Pitt endowment ranks 26th nationally

Pitt ranked No. 26 nationally in endowment value at the end of fiscal year 2011, according to the most recent National Association of College and University Business Officers (NACUBO)-Commonfund Study of Endowments.

The previous year, Pitt’s endowment ranked No. 28 among 850 schools.

The annual study, which included data from 823 institutions in FY11, showed Pitt’s endowment grew 24.3 percent, rising from its FY10 total of $2.03 billion to nearly $2.53 billion.

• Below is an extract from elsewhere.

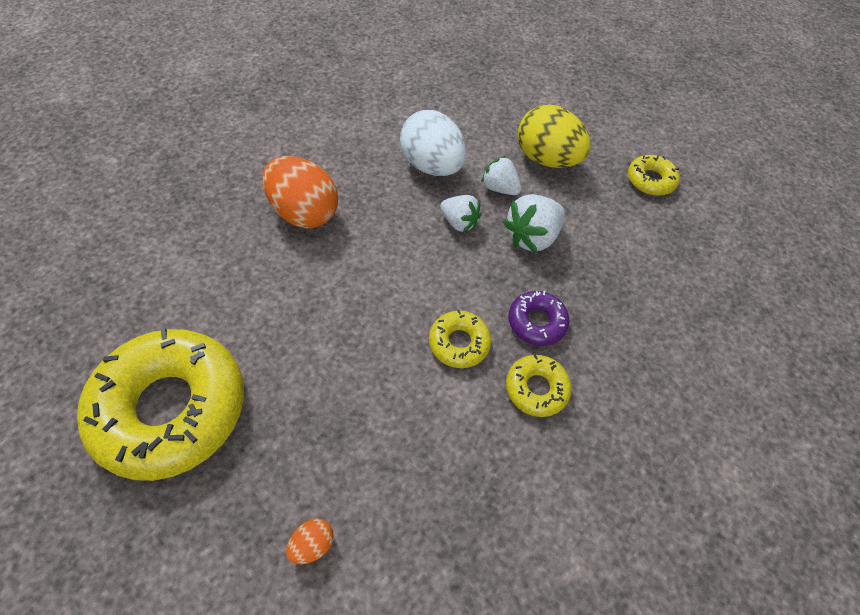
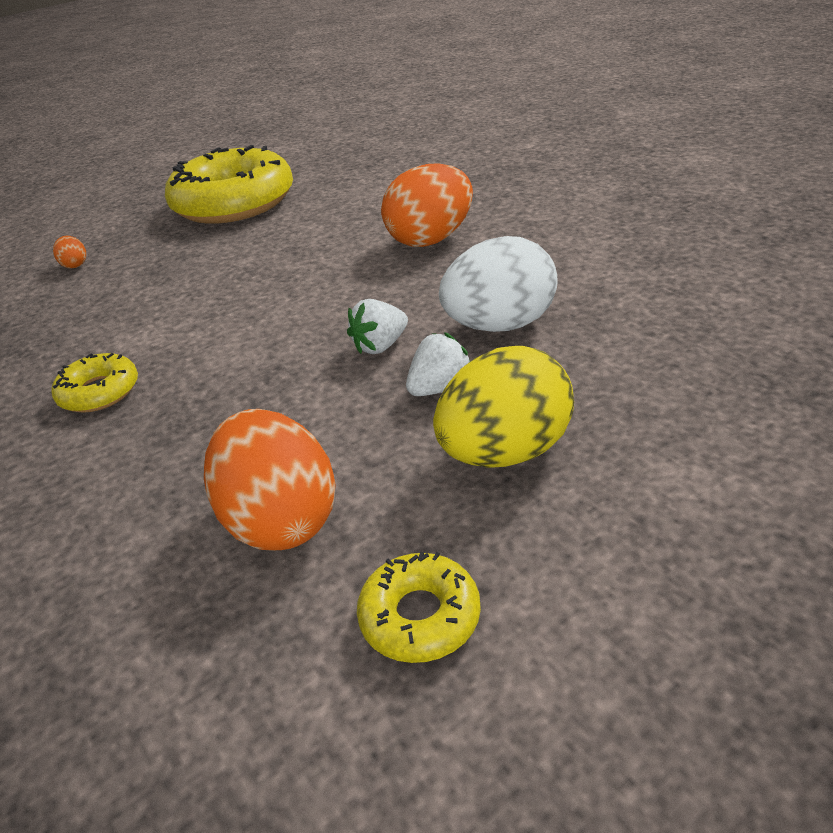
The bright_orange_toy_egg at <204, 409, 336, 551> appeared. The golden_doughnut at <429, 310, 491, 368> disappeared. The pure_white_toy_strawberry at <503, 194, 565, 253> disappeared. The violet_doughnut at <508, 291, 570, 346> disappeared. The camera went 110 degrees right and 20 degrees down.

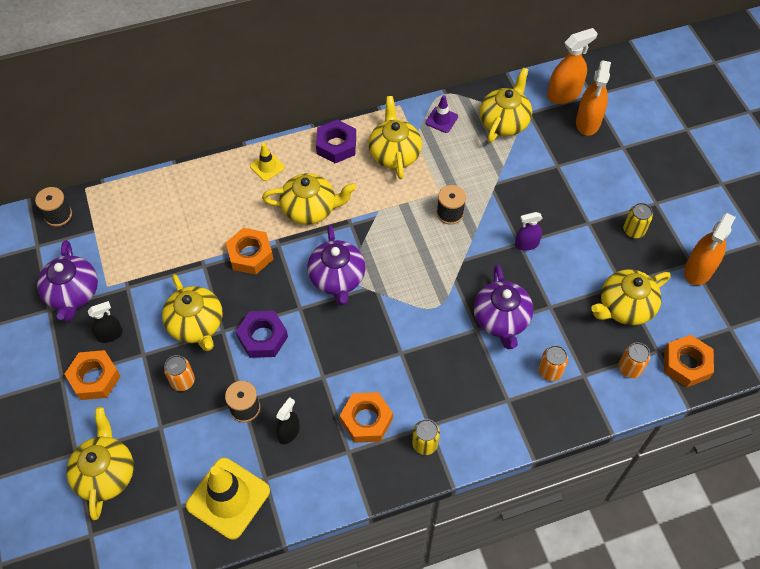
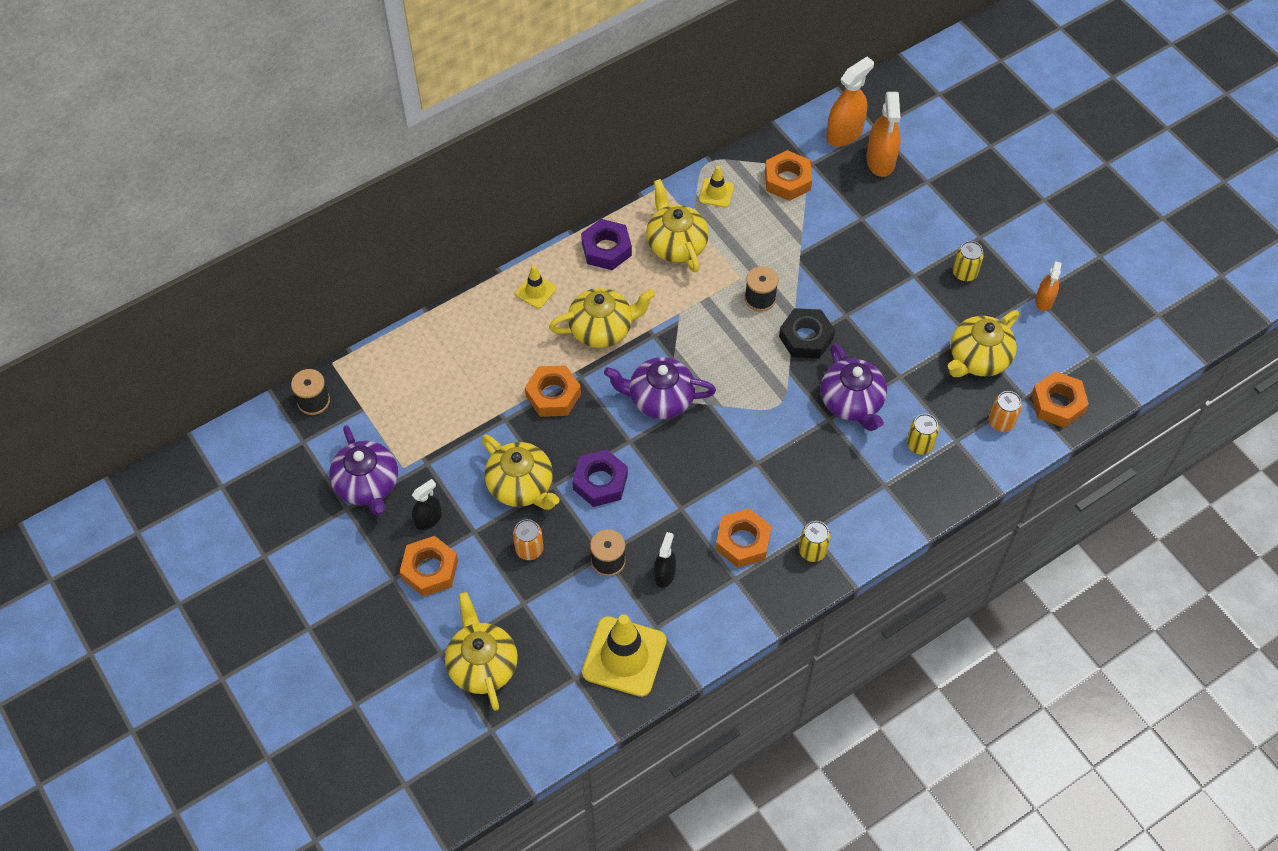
The violet_tea_pot at <307, 225, 366, 305> turned 120 degrees clockwise. The violet_traffic_cone at <425, 95, 458, 133> became the golden_traffic_cone at <699, 166, 734, 208>. The golden_tea_pot at <480, 68, 532, 143> was replaced by the bright_orange_nut at <765, 150, 812, 201>. The ebony_nut at <779, 308, 835, 359> appeared. The bright_orange_soda_can at <538, 345, 568, 381> became the golden_soda_can at <907, 414, 939, 455>. The bright_orange_spray_bottle at <684, 213, 736, 285> changed to 0.60 times the size. The violet_spray_bottle at <515, 212, 542, 251> disappeared. The camera went 15 degrees left and 0 degrees up.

The increase is not a measure of investment returns, but reflects the net impact of investment gains and losses as well as gifts and contributions, withdrawals and payment of management and investment fees.

According to the University’s FY11 audited financial report, the endowment’s investment return was 22.4 percent. (See Sept. 29, 2011, University Times.) In his Jan. 6 University Update, Chancellor Mark A. Nordenberg credited those investment returns and $114 million in donor support for the bulk of the endowment’s growth last year.

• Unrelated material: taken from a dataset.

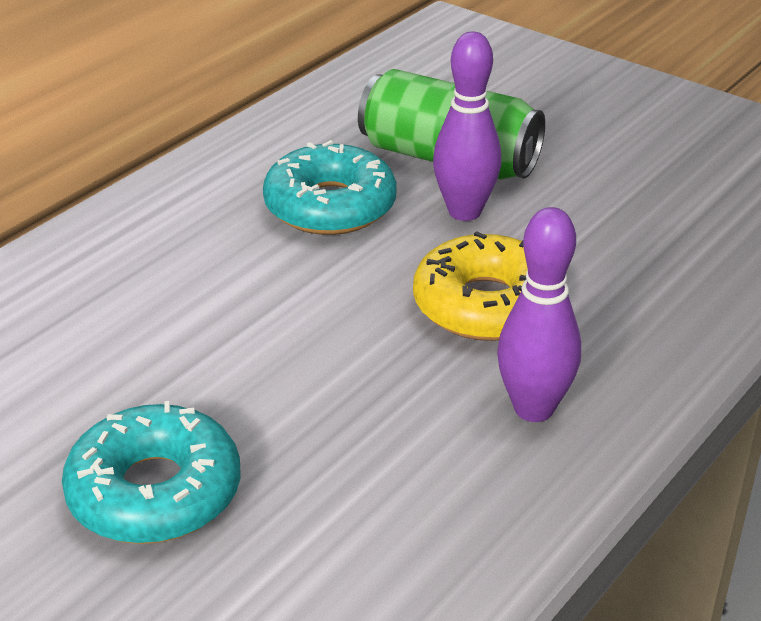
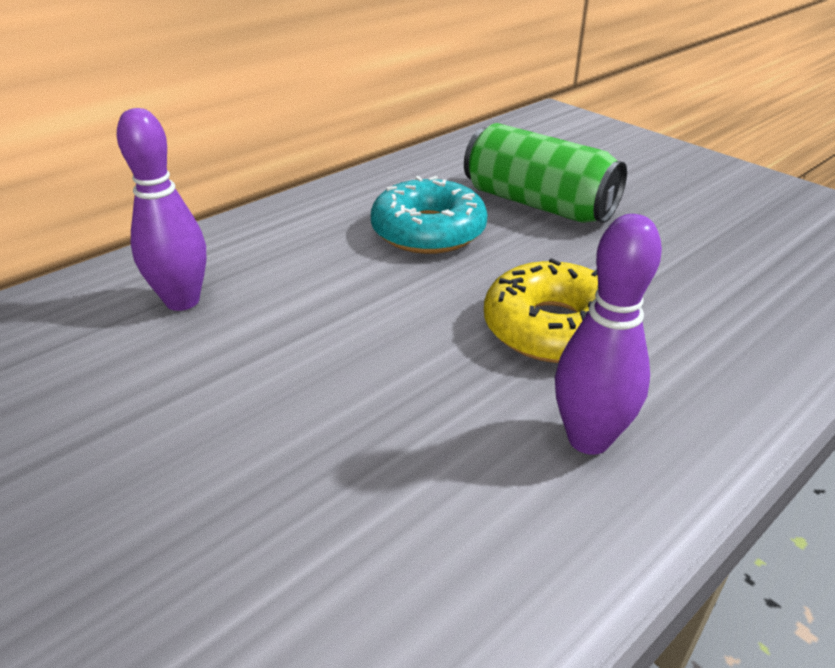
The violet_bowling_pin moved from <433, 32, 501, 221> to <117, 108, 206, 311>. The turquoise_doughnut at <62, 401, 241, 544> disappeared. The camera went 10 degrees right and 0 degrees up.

Harvard led the NACUBO-Commonfund FY11 list with an endowment valued at $31.7 billion. Its value rose 15.1 percent over its FY10 mark of nearly $27.6 billion.

In the FY11 study, among Pennsylvania schools, Pitt ranked second only to No. 11, the University of Pennsylvania. Penn saw a 16.1 percent increase in its endowment value, rising from $5.67 billion in FY10 to nearly $6.6 billion in FY11.

Among other local and state institutions, Penn State ranked No. 39 nationwide, rising 26.1 percent over its FY10 endowment of just under $1.37 billion to nearly $1.73 billion.

Carnegie Mellon’s endowment increased in value by 24.8 percent, rising from $815.1 million a year ago to just over $1 billion. It ranked No. 72 nationally.

Temple ranked No. 223, up 19.2 percent over its $235.5 million FY10 endowment to $280.7 million.

Chatham ranked No. 486, rising 24.5 percent from $58.5 million in FY10 to $72.9 million.

Commenting on the study results, NACUBO president and chief executive officer John D. Walda and Commonfund Institute executive director John S. Griswold said in a joint statement, “Fiscal 2011 was marked by favorable financial markets that benefited higher education endowments,” noting that average returns were almost 20 percent.

“However, we should note that fiscal 2011 closed before equity markets encountered headwinds and high volatility beginning in July 2011 caused by concerns about the debt crisis in Europe, the stubbornly high U.S. unemployment rate and much slower growth in the U.S. economy. Endowments very certainly were stressed by these factors during the latter part of calendar year 2011,” they stated.

Walda and Griswold further expressed concern that longer-term returns still lag below the level needed to cover annual spending, inflation and investment management costs.

Study participants’ effective spending rate averaged 4.6 percent in FY11. Adding inflation and costs totaling roughly 3-4 percent, an average annual return of 8-9 percent is necessary just to stay even, Walda and Griswold said. “But with 10-year returns averaging just 5.6 percent, higher returns will be necessary to maintain endowment values over the long term.”

According to NACUBO-Commonfund, the 823 institutions’ endowments returned an average of 19.2 percent (net of fees) for FY11, a marked improvement over the average 11.9 percent return reported for FY10 and a continuation of the recovery from the -18.7 percent return in FY09, when the financial crisis and slide in equity markets negatively affected educational endowments. Over the medium term, returns remained below the average inflation-adjusted spending rates of educational institutions, indicating that the damage inflicted by the downturn is still being felt by endowments, the survey sponsors stated.